Still, there are patterns.  The "lucky" teams tend to have more veterans, and more talent, than teams that are less fortunate.  The top three teams in luck probably were the three best teams Calipari has had at UK, and those 2019 and 2020 teams are looking better in retrospect as their players do well in the NBA.

We'd have to look at a lot more teams to draw real conclusions here, and the safest thing is probably to trust Pomeroy for the most part.  But I'm struck at how wise the common sense of most fans turns out to be.  For years, the press made fun of UK fans for getting stressed about because we "only" beat (name of poor team) by 10 points.  Now it turns out that the most advanced analytical thinking studies basketball in the same way.  If you're a really good team, you will crush weak teams -- just as we always thought.

On the other hand, fans traditionally believed that teams with big stars like John Wall, Anthony Davis, and Karl-Anthony Towns were more likely to win close games.  They thought that teams with Final Four experience -- like UK in 2012 and 2015 -- would be tougher down the stretch.  And that turns out to be correct as well.

And finally, fans always understood that you should never give up -- that even an unlikely team can go on an amazing run.  As we saw in 2014, that's also true.

So I'm not convinced that it's all luck.  But I do think that Pomeroy has created a useful framework to distinguish between a team's record and its ability.  And that is a very helpful tool.


  1. I think it's a useful tool, too.
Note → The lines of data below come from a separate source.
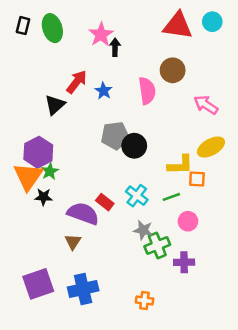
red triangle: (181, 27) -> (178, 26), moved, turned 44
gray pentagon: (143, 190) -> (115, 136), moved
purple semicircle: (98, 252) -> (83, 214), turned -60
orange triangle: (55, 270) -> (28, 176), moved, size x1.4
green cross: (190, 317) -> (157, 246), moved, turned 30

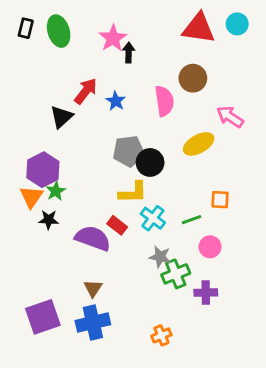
yellow ellipse: (211, 147) -> (199, 144), moved
yellow L-shape: (180, 165) -> (133, 193), moved
orange triangle: (28, 176) -> (31, 197), size x0.7
brown triangle: (73, 242) -> (93, 288), moved
orange cross: (144, 301) -> (161, 335), turned -30

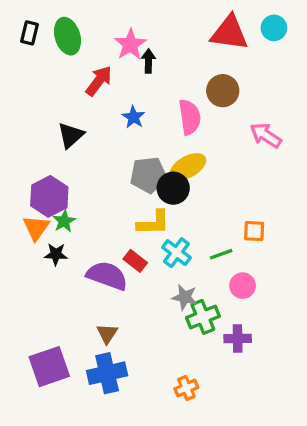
red arrow: (86, 91) -> (99, 81), moved
yellow ellipse: (199, 144) -> (188, 167), moved

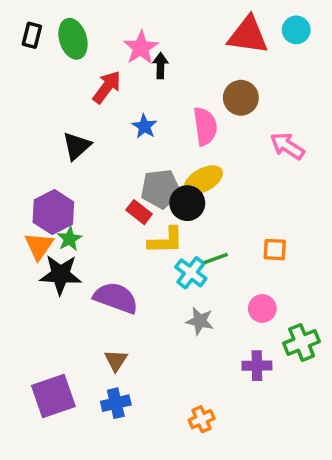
black star: (56, 254) -> (60, 275), size x1.6
green line: (221, 254) -> (216, 258), moved
red rectangle: (135, 261) -> (139, 212), moved
green cross: (203, 317) -> (302, 342), moved
blue cross: (107, 373) -> (116, 403), size x0.7

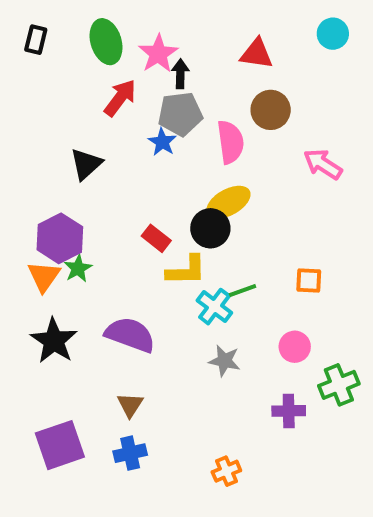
red triangle: (248, 35) -> (257, 54), moved, size x0.7
green ellipse: (73, 39) -> (106, 42), moved
gray pentagon: (160, 189) -> (180, 114), moved
black star: (60, 275) -> (54, 341), moved, turned 30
But it feels to me that what his number measures is not so much luck as how quickly a team's players make decisions and act on them. Kentucky didn't look as unlucky to me this season as it its players didn't seem to know what to do. Amidst the wondering, somebody would take a tentative or impossible shot, or some bad thing would happen to them.

    Darius Miller, one of my absolute favorite Kentucky players of all time, seemed to arrive from Maysville knowing what to do, and then he grew in his time at Lexington into being willing to do it. By the time he left UK, he was a guy who could force his way onto professional-basketball rosters. He has played 267 career NBA games--and counting. That's 44th most in the history of the program. I love Darius Miller.